Wednesday, January 17, 2018
Wisdom Wednesday: Complementary and Alternative Medicine
People have used complementary and alternative medicine (CAM) practices for thousands of years in pursuit of health and well-being. However, rigorous, well-designed clinical trials for many CAM therapies are often lacking; therefore, the safety and effectiveness of many CAM therapies are uncertain. The National Center for Complementary and Alternative Medicine (NCCAM) is sponsoring research designed to fill this knowledge gap by building a scientific evidence base about CAM therapies - whether they are safe, whether they work for the conditions for which people use them and, if so, how they work.
Millions of American use CAM for health concerns and general wellness and spend tens of billions of dollars each year on such care. The 2007 National Health Interview Survey found that 38% of adults and 12% of children had used CAM in some form during the 12 months prior to the survey. The survey also revealed that Americans spent $33.9 billion out-of-pocket on CAM practices and products.
In 1999, NCCAM was established as the arm of the HIH to rigorously evaluate the safety and efficacy of CAM therapies, train researchers to conduct CAM research, and provide information to the public and health care professionals. Since its inception, NCCAM has funded more than 2,500 research projects to learn about how CAM therapies work as well as their safety and efficacy.

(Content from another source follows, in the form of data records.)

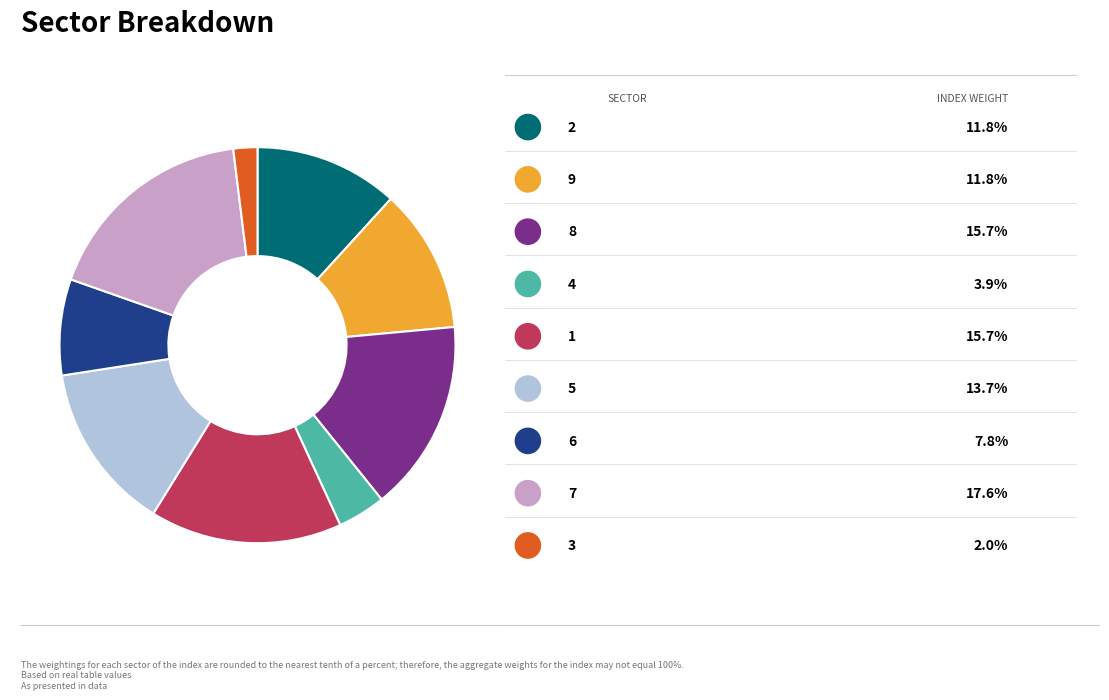

Is there a majority slice in this chart?

No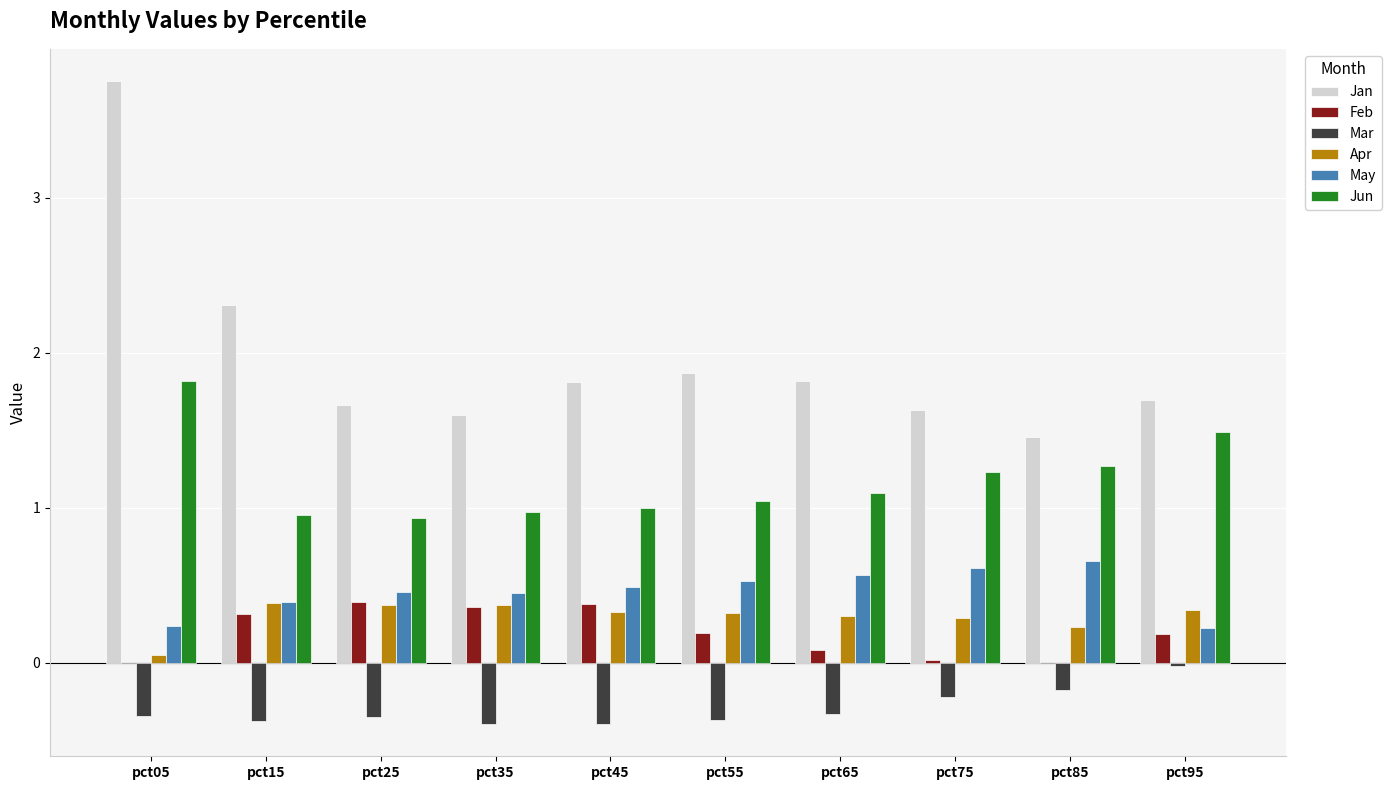

How many series are shown in this chart?

6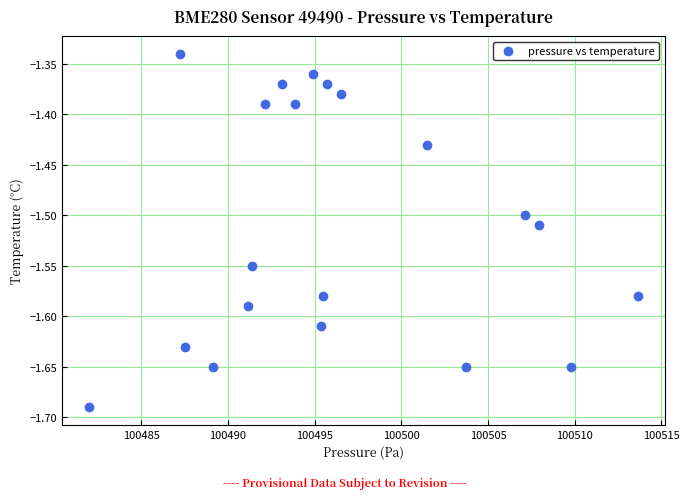

What is the range of X values (max minus min)?

31.6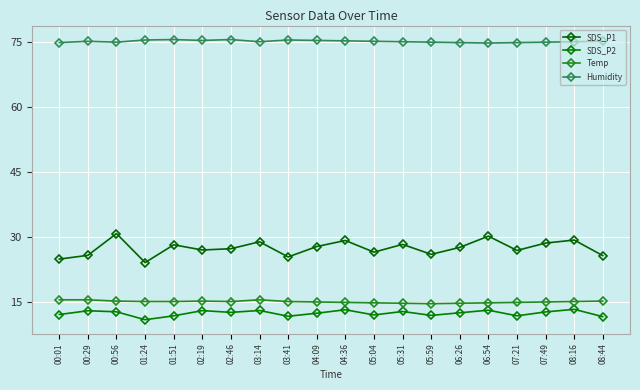

How many lines are shown in the chart?

4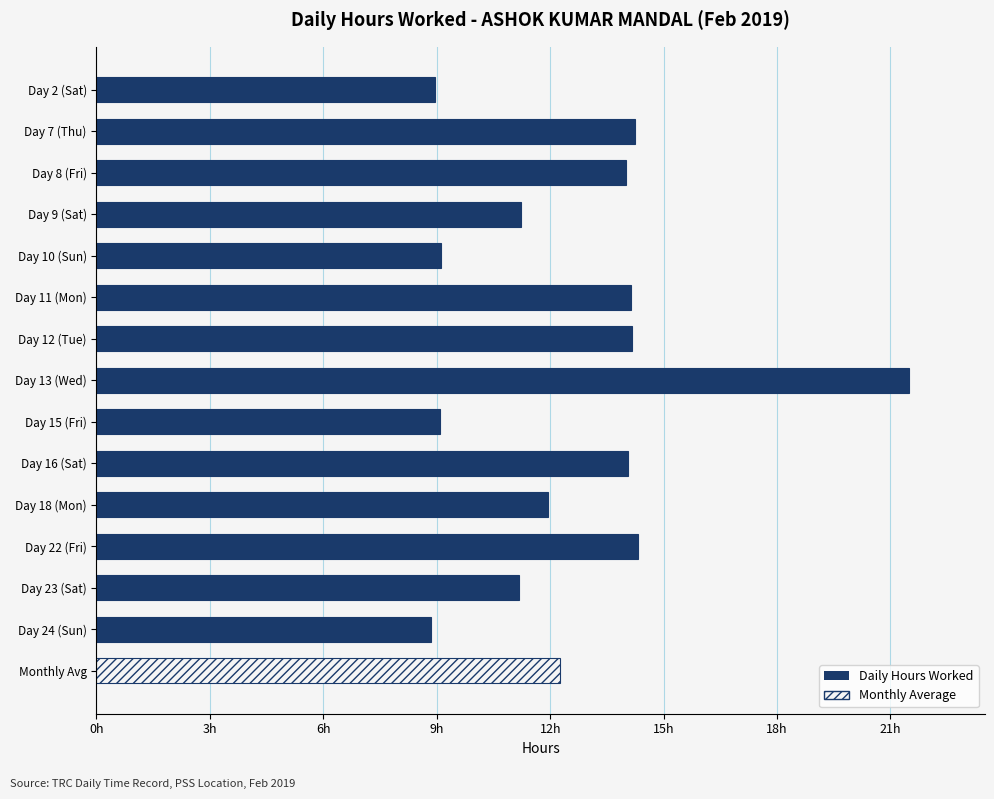

Where does the data first go above 14?

Day 7 (Thu)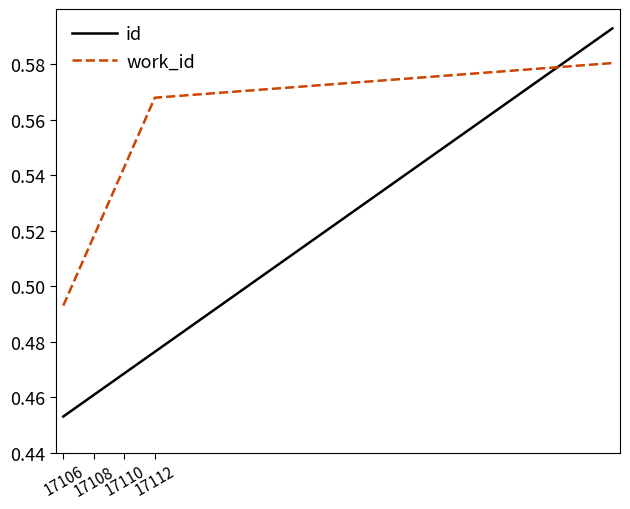

What is the difference between the maximum and minimum values in the id series?

0.1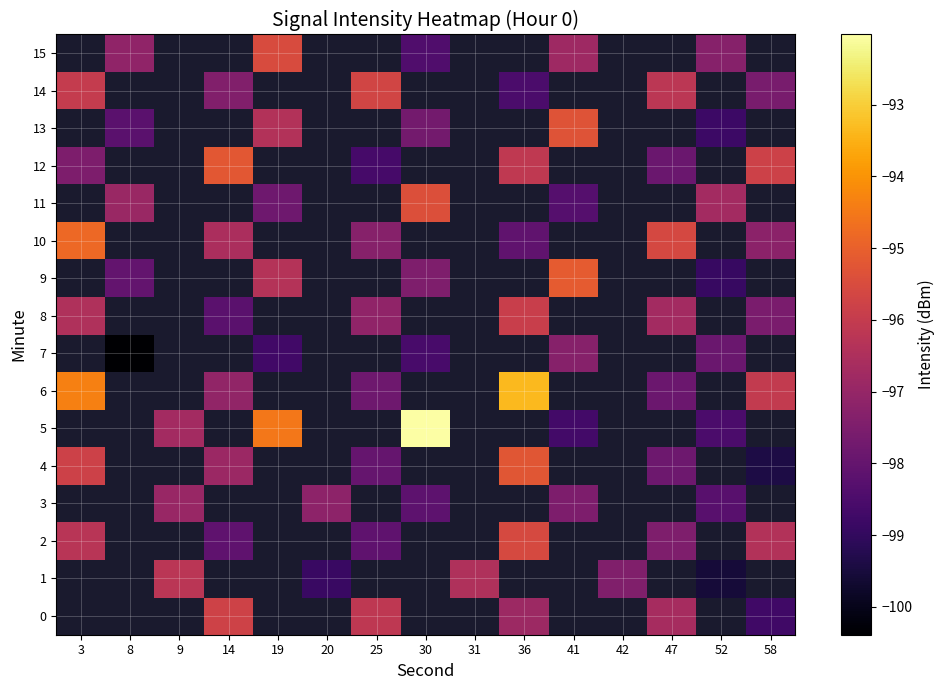

Which label corresponds to the largest value in the chart?

30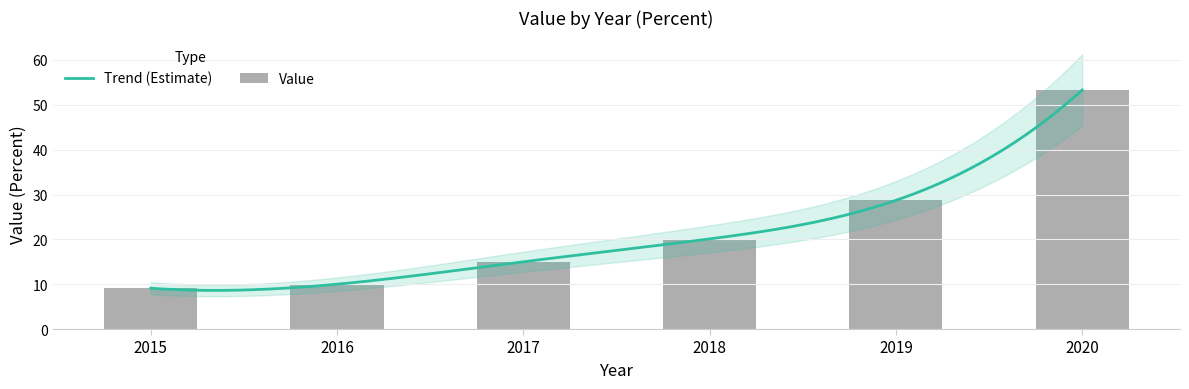

At which category does the chart reach its minimum across all series?

2015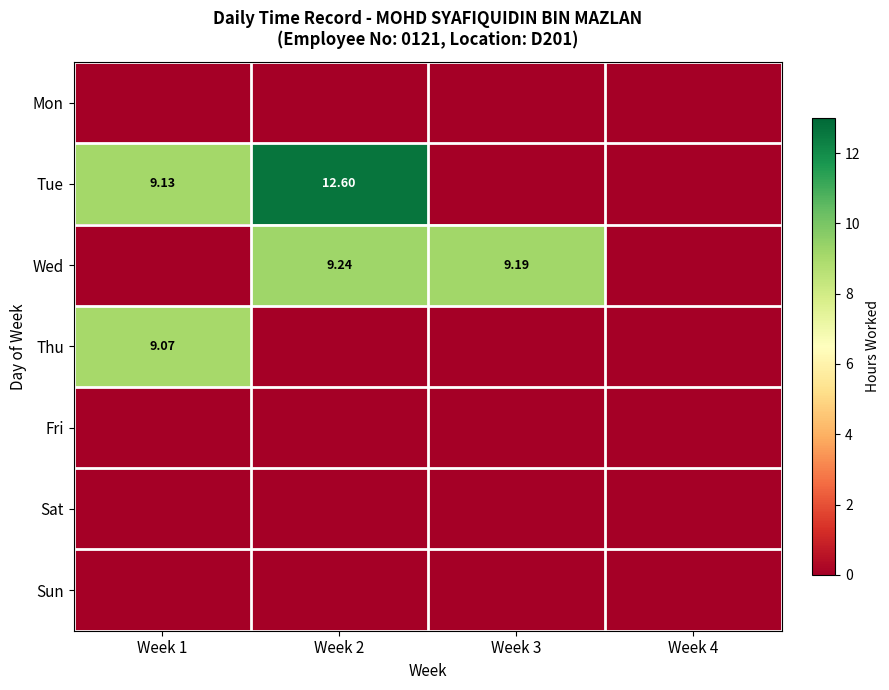

The Fri series shows 0.0 at Week 1. True or false?

True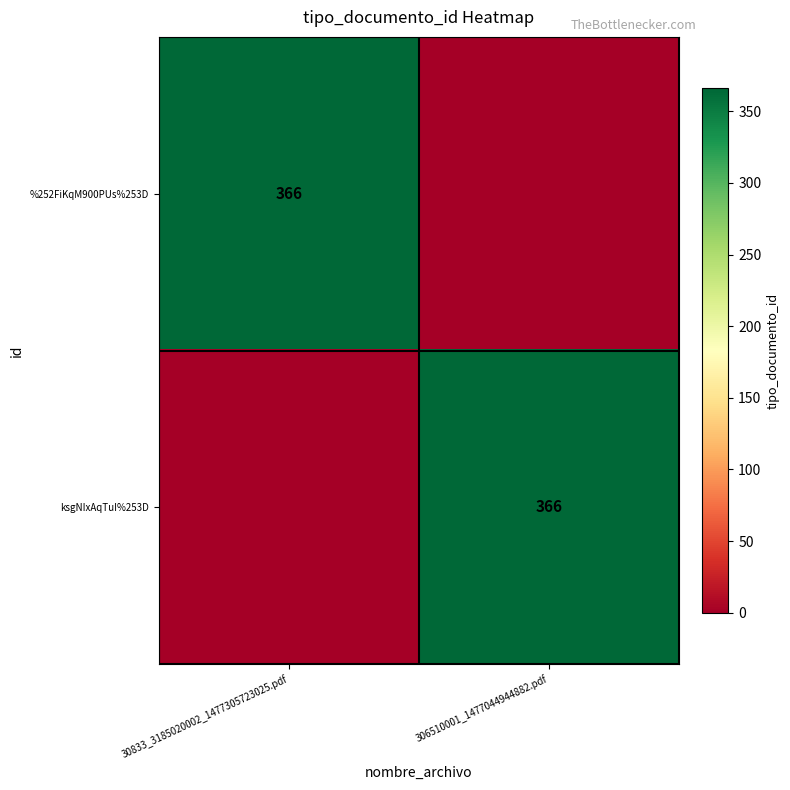

The %252FiKqM900PUs%253D series shows 366 at 30833_3185020002_1477305723025.pdf. True or false?

True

Studies have shown that spinal manipulation can provide mild-to-moderate relief from low-back pain and appears to be as effective as conventional medical treatments. Results from one trial that examined long-term effects in more than 600 people with low-back pain suggest that chiropractic care involving spinal manipulation is at least as effective as conventional medical care for up to 18 months.
In one of the largest clinical trials to date to test the safety and efficacy of acupuncture, NIH-supported researchers found that acupuncture significantly reduced pain associated with osteoarthritis of the knee when used as a complement to conventional therapy. Other studies and reviews demonstrated that acupuncture provides relief for vomiting and nausea from chemotherapy, shows possible effect for tension headaches, and that acupuncture and simulated acupuncture can both provide relief for those suffering from low-back pain.
Results from a long-term NIH-supported study revealed that people who took the dietary supplements glucosamine and chondroitin for osteoarthritis of the knee had outcomes similar to those experienced by people who took the drug celecoxib or placebo.
People with fibromyalgia may benefit from practicing tai chi according to a study in 66 people.
NIH is poised to make major discoveries in understanding CAM therapies and to use this information to expand the horizons of health care. There is limited information about the safety of many natural products, including data about toxicity or interactions with drugs or other natural products. Through the CAM research supported by NIH, Americans will have the scientific evidence they need to support the integration of a variety of CAM therapies into conventional medical settings.
I think the last sentence says it all, Americans (think American healthcare) don’t have the scientific evidence they need to support CAM therapies. All NIH really needs to do is look beyond our borders as there is a significant body of evidence to support CAM therapies. Australia, India, China and Europe have conducted tens of thousands of studies on a wide range of CAM therapies.
For example, the Australian study on chiropractic care published in 1976 still ranks as a much more definitive study than anything NIH has supported here in the U.S. PubMed, a service of NIH lists over 500 studies on Boswellia and more than 1,000 on Echinacea. These are all from peer-reviewed journals posted on the NIH website, but totally ignored by NCCAM.
The Bottom Line:
NCCAM is fifty years behind the rest of the world. Their “research” does little beyond adding conventional support to therapies that have been well established for generations. They are “poised” to remain irrelevant until they review the current literature and support meaningful studies.